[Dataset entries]
--*--
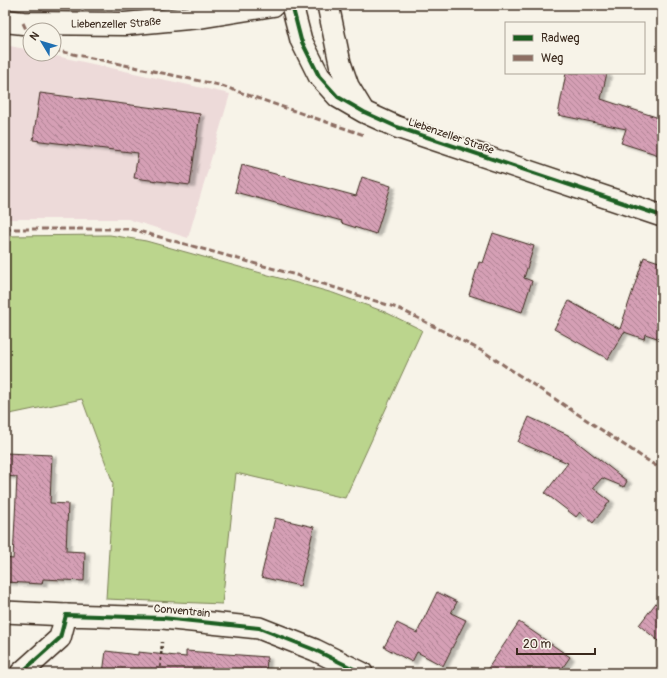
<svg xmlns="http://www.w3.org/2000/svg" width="667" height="678" viewBox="0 0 667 678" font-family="Pangolin,sans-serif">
<defs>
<pattern id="building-back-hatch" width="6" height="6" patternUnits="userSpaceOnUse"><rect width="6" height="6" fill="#d59fb5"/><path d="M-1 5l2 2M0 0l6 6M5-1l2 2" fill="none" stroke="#ae8293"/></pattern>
<filter id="shadow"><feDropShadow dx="4.5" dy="2.5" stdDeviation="1" flood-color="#0004"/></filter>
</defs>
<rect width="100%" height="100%" fill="#f7f3e8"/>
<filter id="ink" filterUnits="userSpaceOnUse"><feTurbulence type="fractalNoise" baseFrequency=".025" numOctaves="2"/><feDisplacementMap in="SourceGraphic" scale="8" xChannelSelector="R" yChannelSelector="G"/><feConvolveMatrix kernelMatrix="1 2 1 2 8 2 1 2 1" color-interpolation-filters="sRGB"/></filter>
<g filter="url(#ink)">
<path fill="#eddad9" d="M5,45l25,5v4h17l183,40 -42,144 -60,-19h-123z"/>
<path fill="#bbd58d" stroke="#7b8056" d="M110,235l36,6 187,52 52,19 37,18 -77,168 -109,-25 -14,131 -116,-5 7,-116 -31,-84 -77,16v-179z"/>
<g fill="url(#building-back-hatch)" stroke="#3b2a1e" filter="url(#shadow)">
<path d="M566,73h41l-6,26 61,20v37l-41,-13 5,-14 -68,-14z"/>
<path d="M40,93l160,21 -10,71 -56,-7 4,-25 -105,-13z"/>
<path d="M242,165l114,31 6,-19 29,9 -15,48 -35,-11 1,-2 -107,-29z"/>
<path d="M493,233l41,13 -10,32 8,3 -10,31 -53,-17 10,-33 4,1z"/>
<path d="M644,257l18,6v61l-5,14 -12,-4 -1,5 -20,-7 -16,27 -54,-30 15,-28 51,28z"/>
<path d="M529,417l39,18 59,46 -3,6 -22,-9 -9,10 17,13 -17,22 -13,-11 -4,5 -31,-24 23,-30 -50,-21z"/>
<path d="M5,453l47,2 -2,48 18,1 -2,47 19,1 -1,29 -41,-2 -1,5 -37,-2v-24l8,1 4,-82 -12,-1z"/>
<path d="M275,518l39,9 -14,59 -39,-9z"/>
<path d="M437,592l20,10 -6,11 15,7 -23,46 -26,-14 -5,10 -28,-15 13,-24 20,10z"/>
<path d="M662,595v49l-23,-19z"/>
<path d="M519,622l51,35 -11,16h-74z"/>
<path d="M106,651l32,4v-3l48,5v-6l81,6 -1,16h-163z"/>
</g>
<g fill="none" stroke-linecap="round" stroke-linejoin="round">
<g stroke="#3b2a1e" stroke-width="24">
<g id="minor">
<path d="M292,5l9,35 18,36 19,21 26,15 33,15 265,89"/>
<path d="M328,5l12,58 8,23 14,23"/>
<path d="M5,612l61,3"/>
<path d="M21,673l39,-35 6,-23 97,3 96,10 56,22 47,23"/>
</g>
</g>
<g stroke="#3b2a1e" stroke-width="25">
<g id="primary">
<path id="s1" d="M5,21l18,2 102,1 74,-7 74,-12"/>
</g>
</g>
<path stroke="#3b2a1e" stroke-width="2.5" stroke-dasharray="3 3" stroke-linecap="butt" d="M160,673l2,-31"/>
<use href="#minor" stroke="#f7f3e8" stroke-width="21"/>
<use href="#primary" stroke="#f7f3e8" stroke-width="22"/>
<g stroke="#8d6e63" stroke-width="3" stroke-dasharray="6 3" stroke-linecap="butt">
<path d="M23,23l7,15"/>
<path d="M54,50l165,35 145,50"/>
<path d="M5,229h126l165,46 104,34 84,43 178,118"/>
</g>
<g stroke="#f7f3e8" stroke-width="6">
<g id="cycleway">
<path d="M292,5l9,35 18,36 19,21 26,15 33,15 265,89"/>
<path d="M21,673l39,-35 6,-23 97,3 96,10 56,22 47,23"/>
</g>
</g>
<use href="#cycleway" stroke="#1b5e20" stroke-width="4"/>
</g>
</g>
<g text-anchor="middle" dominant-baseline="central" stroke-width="3.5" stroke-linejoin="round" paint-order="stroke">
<g font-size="11" fill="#3b2a1e" stroke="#f7f3e8">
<text stroke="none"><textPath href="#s1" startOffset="111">Liebenzeller Straße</textPath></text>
<text transform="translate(451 136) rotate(19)">Liebenzeller Straße</text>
<text transform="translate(182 611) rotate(5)">Conventrain</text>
</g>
</g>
<rect width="667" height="678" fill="none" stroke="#f7f3e8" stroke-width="20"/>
<rect x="10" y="10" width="647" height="658" fill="none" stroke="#3b2a1e" stroke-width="1.5" filter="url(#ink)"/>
<rect x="505" y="22" width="140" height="52" fill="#f7f3e8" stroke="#aca397"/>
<rect x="513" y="35" width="20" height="6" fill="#1b5e20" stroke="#aca397"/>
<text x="541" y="42" font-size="12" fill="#3b2a1e">Radweg</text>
<rect x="513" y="55" width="20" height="6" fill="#8d6e63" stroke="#aca397"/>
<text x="541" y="62" font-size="12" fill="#3b2a1e">Weg</text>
<g transform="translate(42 42) rotate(308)"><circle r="19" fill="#f7f3e8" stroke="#aca397"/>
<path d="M0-3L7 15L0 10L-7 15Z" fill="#1f6fb2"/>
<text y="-6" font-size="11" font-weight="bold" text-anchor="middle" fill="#3b2a1e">N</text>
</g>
<path d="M517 648v6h78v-6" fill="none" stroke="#3b2a1e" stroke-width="2"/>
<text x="523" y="648" font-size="12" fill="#3b2a1e" stroke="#f7f3e8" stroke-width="3" paint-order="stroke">20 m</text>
</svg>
--*--
## Exercise aim
Write out every line above exactly as it is, leaving out the pictures.

## Solution
<svg xmlns="http://www.w3.org/2000/svg" width="667" height="678" viewBox="0 0 667 678" font-family="Pangolin,sans-serif">
<defs>
<pattern id="building-back-hatch" width="6" height="6" patternUnits="userSpaceOnUse"><rect width="6" height="6" fill="#d59fb5"/><path d="M-1 5l2 2M0 0l6 6M5-1l2 2" fill="none" stroke="#ae8293"/></pattern>
<filter id="shadow"><feDropShadow dx="4.5" dy="2.5" stdDeviation="1" flood-color="#0004"/></filter>
</defs>
<rect width="100%" height="100%" fill="#f7f3e8"/>
<filter id="ink" filterUnits="userSpaceOnUse"><feTurbulence type="fractalNoise" baseFrequency=".025" numOctaves="2"/><feDisplacementMap in="SourceGraphic" scale="8" xChannelSelector="R" yChannelSelector="G"/><feConvolveMatrix kernelMatrix="1 2 1 2 8 2 1 2 1" color-interpolation-filters="sRGB"/></filter>
<g filter="url(#ink)">
<path fill="#eddad9" d="M5,45l25,5v4h17l183,40 -42,144 -60,-19h-123z"/>
<path fill="#bbd58d" stroke="#7b8056" d="M110,235l36,6 187,52 52,19 37,18 -77,168 -109,-25 -14,131 -116,-5 7,-116 -31,-84 -77,16v-179z"/>
<g fill="url(#building-back-hatch)" stroke="#3b2a1e" filter="url(#shadow)">
<path d="M566,73h41l-6,26 61,20v37l-41,-13 5,-14 -68,-14z"/>
<path d="M40,93l160,21 -10,71 -56,-7 4,-25 -105,-13z"/>
<path d="M242,165l114,31 6,-19 29,9 -15,48 -35,-11 1,-2 -107,-29z"/>
<path d="M493,233l41,13 -10,32 8,3 -10,31 -53,-17 10,-33 4,1z"/>
<path d="M644,257l18,6v61l-5,14 -12,-4 -1,5 -20,-7 -16,27 -54,-30 15,-28 51,28z"/>
<path d="M529,417l39,18 59,46 -3,6 -22,-9 -9,10 17,13 -17,22 -13,-11 -4,5 -31,-24 23,-30 -50,-21z"/>
<path d="M5,453l47,2 -2,48 18,1 -2,47 19,1 -1,29 -41,-2 -1,5 -37,-2v-24l8,1 4,-82 -12,-1z"/>
<path d="M275,518l39,9 -14,59 -39,-9z"/>
<path d="M437,592l20,10 -6,11 15,7 -23,46 -26,-14 -5,10 -28,-15 13,-24 20,10z"/>
<path d="M662,595v49l-23,-19z"/>
<path d="M519,622l51,35 -11,16h-74z"/>
<path d="M106,651l32,4v-3l48,5v-6l81,6 -1,16h-163z"/>
</g>
<g fill="none" stroke-linecap="round" stroke-linejoin="round">
<g stroke="#3b2a1e" stroke-width="24">
<g id="minor">
<path d="M292,5l9,35 18,36 19,21 26,15 33,15 265,89"/>
<path d="M328,5l12,58 8,23 14,23"/>
<path d="M5,612l61,3"/>
<path d="M21,673l39,-35 6,-23 97,3 96,10 56,22 47,23"/>
</g>
</g>
<g stroke="#3b2a1e" stroke-width="25">
<g id="primary">
<path id="s1" d="M5,21l18,2 102,1 74,-7 74,-12"/>
</g>
</g>
<path stroke="#3b2a1e" stroke-width="2.5" stroke-dasharray="3 3" stroke-linecap="butt" d="M160,673l2,-31"/>
<use href="#minor" stroke="#f7f3e8" stroke-width="21"/>
<use href="#primary" stroke="#f7f3e8" stroke-width="22"/>
<g stroke="#8d6e63" stroke-width="3" stroke-dasharray="6 3" stroke-linecap="butt">
<path d="M23,23l7,15"/>
<path d="M54,50l165,35 145,50"/>
<path d="M5,229h126l165,46 104,34 84,43 178,118"/>
</g>
<g stroke="#f7f3e8" stroke-width="6">
<g id="cycleway">
<path d="M292,5l9,35 18,36 19,21 26,15 33,15 265,89"/>
<path d="M21,673l39,-35 6,-23 97,3 96,10 56,22 47,23"/>
</g>
</g>
<use href="#cycleway" stroke="#1b5e20" stroke-width="4"/>
</g>
</g>
<g text-anchor="middle" dominant-baseline="central" stroke-width="3.5" stroke-linejoin="round" paint-order="stroke">
<g font-size="11" fill="#3b2a1e" stroke="#f7f3e8">
<text stroke="none"><textPath href="#s1" startOffset="111">Liebenzeller Straße</textPath></text>
<text transform="translate(451 136) rotate(19)">Liebenzeller Straße</text>
<text transform="translate(182 611) rotate(5)">Conventrain</text>
</g>
</g>
<rect width="667" height="678" fill="none" stroke="#f7f3e8" stroke-width="20"/>
<rect x="10" y="10" width="647" height="658" fill="none" stroke="#3b2a1e" stroke-width="1.5" filter="url(#ink)"/>
<rect x="505" y="22" width="140" height="52" fill="#f7f3e8" stroke="#aca397"/>
<rect x="513" y="35" width="20" height="6" fill="#1b5e20" stroke="#aca397"/>
<text x="541" y="42" font-size="12" fill="#3b2a1e">Radweg</text>
<rect x="513" y="55" width="20" height="6" fill="#8d6e63" stroke="#aca397"/>
<text x="541" y="62" font-size="12" fill="#3b2a1e">Weg</text>
<g transform="translate(42 42) rotate(308)"><circle r="19" fill="#f7f3e8" stroke="#aca397"/>
<path d="M0-3L7 15L0 10L-7 15Z" fill="#1f6fb2"/>
<text y="-6" font-size="11" font-weight="bold" text-anchor="middle" fill="#3b2a1e">N</text>
</g>
<path d="M517 648v6h78v-6" fill="none" stroke="#3b2a1e" stroke-width="2"/>
<text x="523" y="648" font-size="12" fill="#3b2a1e" stroke="#f7f3e8" stroke-width="3" paint-order="stroke">20 m</text>
</svg>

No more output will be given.